The Supreme Court meets behind closed doors Thursday to discuss the Montana case. But the five justices who supported Citizens United, led by Justice Anthony M. Kennedy, are not likely to agree with the critics. They believe the 1st Amendment fully protects independent spending on campaigns and that more public speech and debate on politics is a plus, not a minus.
But they may be concerned over how political spending has shifted away from candidates and political parties and toward new outside groups.
Before 2010, political action committees were common. They allowed like-minded people — including a company’s employees — to contribute as much as $5,000 each to spend on candidates or campaigns. But in March of 2010, two months after the Citizens United ruling, the contribution lid was lifted.
The U.S. Court of Appeals in Washington, citing the 5-4 opinion, reasoned that since the 1st Amendment guaranteed the right to unrestricted “independent” spending on politics, PACs should have the right to collect unlimited sums, so long as they too were independent.
Thus, the parallel system was born.
Congress had set limits on individual contributions after the Watergate scandal, and they remain in effect today. A person who wants to contribute to the campaigns of President Obama or Mitt Romney, his Republican challenger, may give no more than $5,000 this election cycle. But those who have a million dollars to spend can send their money to a super PAC supporting Obama or Romney. Restore Our Future, a super PAC supporting Romney, has at least 16 donors who have given more than $1 million.
“The real impact of Citizens United,” said Columbia University law professor Richard Briffault, has been to legalize “the unlimited use of private wealth in elections…. You haven’t seen nearly as much business or corporate money as people expected. Most corporations are not eager to be involved in an obvious ways.”
Super PACs must disclose their donors, but those who wish to maintain their anonymity can do so through the not-for-profit groups and trade associations that do not disclose their donors. “More than $120 million in anonymous funds was spent to influence the 2010 elections,” the Campaign Legal Center reported. That number is expected to be far higher in 2012, the group said.
Most companies that have given directly from their corporate treasuries to super PACs are privately held.
The Citizens United issue returned to the high court because of an unusual rebellion in the West.
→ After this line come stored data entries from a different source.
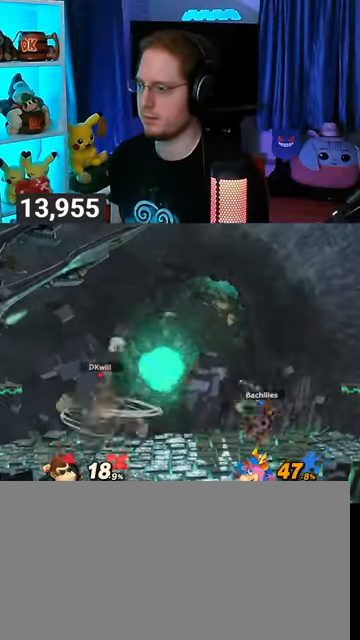
{"buttons": [], "left_stick": "right", "right_stick": "center", "events": [[167, "left_stick", "center"], [200, "Y", "down"], [300, "left_stick", "right"], [333, "Y", "up"]]}
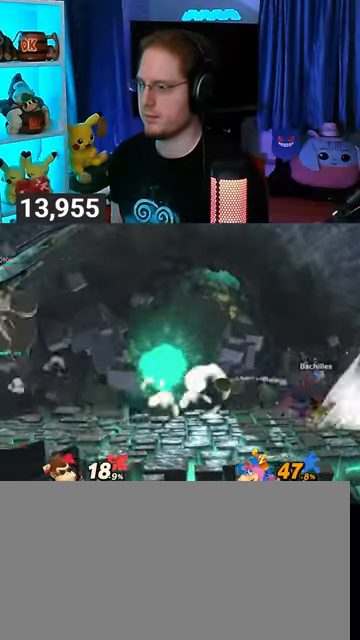
{"buttons": ["Y"], "left_stick": "left", "right_stick": "center", "events": [[400, "Y", "down"], [467, "Y", "up"], [500, "Y", "down"], [500, "left_stick", "left"]]}
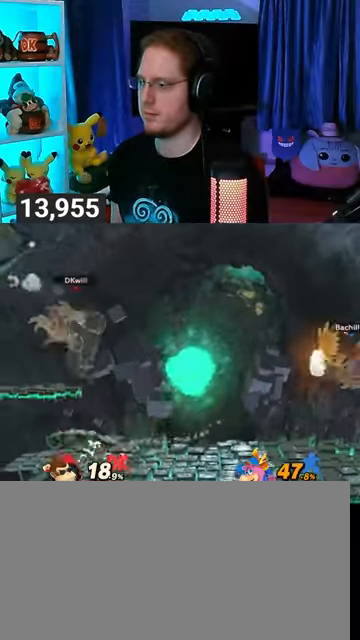
{"buttons": [], "left_stick": "up-left", "right_stick": "center", "events": [[100, "Y", "up"], [367, "left_stick", "up-left"]]}
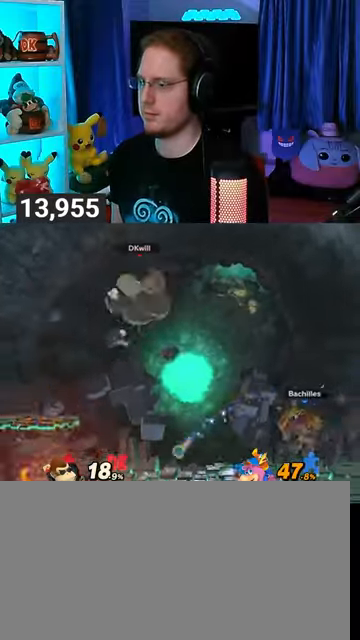
{"buttons": ["Y"], "left_stick": "center", "right_stick": "center", "events": [[400, "left_stick", "center"], [500, "Y", "down"]]}
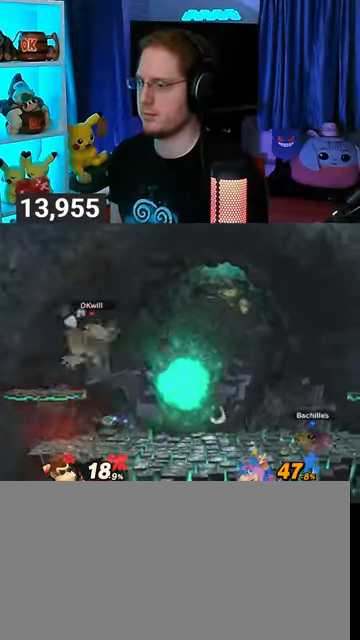
{"buttons": [], "left_stick": "center", "right_stick": "center", "events": [[67, "left_stick", "right"], [233, "Y", "up"], [467, "left_stick", "center"]]}
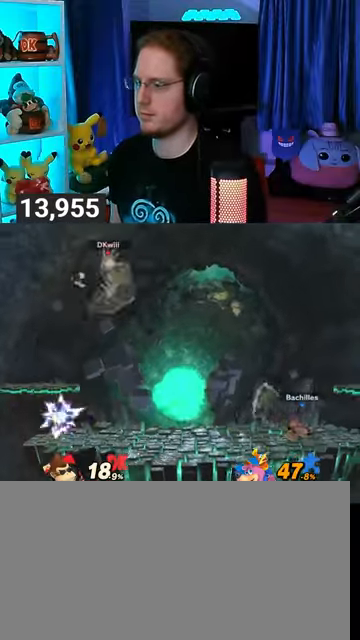
{"buttons": [], "left_stick": "left", "right_stick": "center", "events": [[33, "left_stick", "down-right"], [67, "B", "down"], [100, "B", "up"], [100, "left_stick", "down-left"], [233, "left_stick", "left"]]}
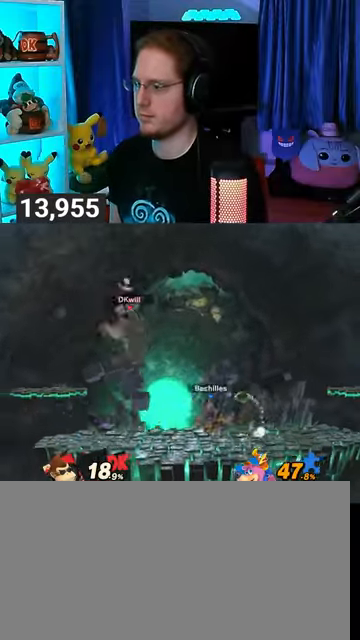
{"buttons": [], "left_stick": "left", "right_stick": "center", "events": [[233, "left_stick", "center"], [300, "left_stick", "left"]]}
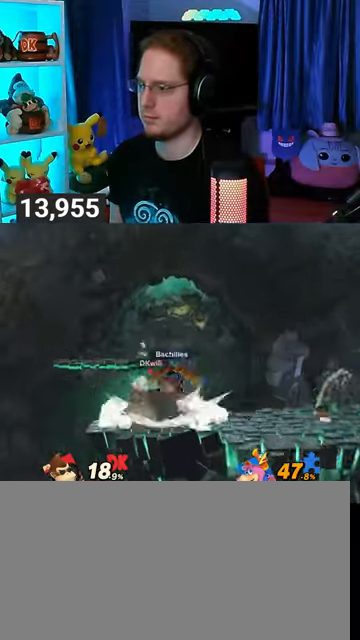
{"buttons": [], "left_stick": "right", "right_stick": "center", "events": [[367, "left_stick", "down-right"], [400, "Y", "down"], [433, "A", "down"], [433, "Y", "up"], [433, "left_stick", "right"], [467, "A", "up"]]}
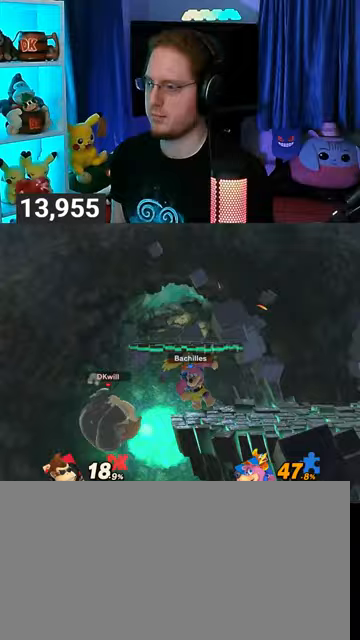
{"buttons": [], "left_stick": "right", "right_stick": "center", "events": [[67, "Y", "down"], [67, "left_stick", "left"], [233, "left_stick", "right"], [367, "Y", "up"]]}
The Montana Supreme Court refused to strike down its state ban on election spending by corporations. Its judges cited Montana’s history of “copper kings” who bribed legislators.
Indiana attorney James Bopp, who started the Citizens United case, appealed and urged the justices to straighten out the recalcitrant state judges. Defenders of campaign funding laws, including Sen. John McCain, launched their own attack on what they say are errors and “faulty assumptions” in the Citizens United opinion.
Although the high court turns down 99% of appeals, no one expects the Montana appeal to be denied.
The justices could write a summary opinion this month explaining why Citizens United was right — or hear the case in the fall and reconsider whether indeed a mistake was made.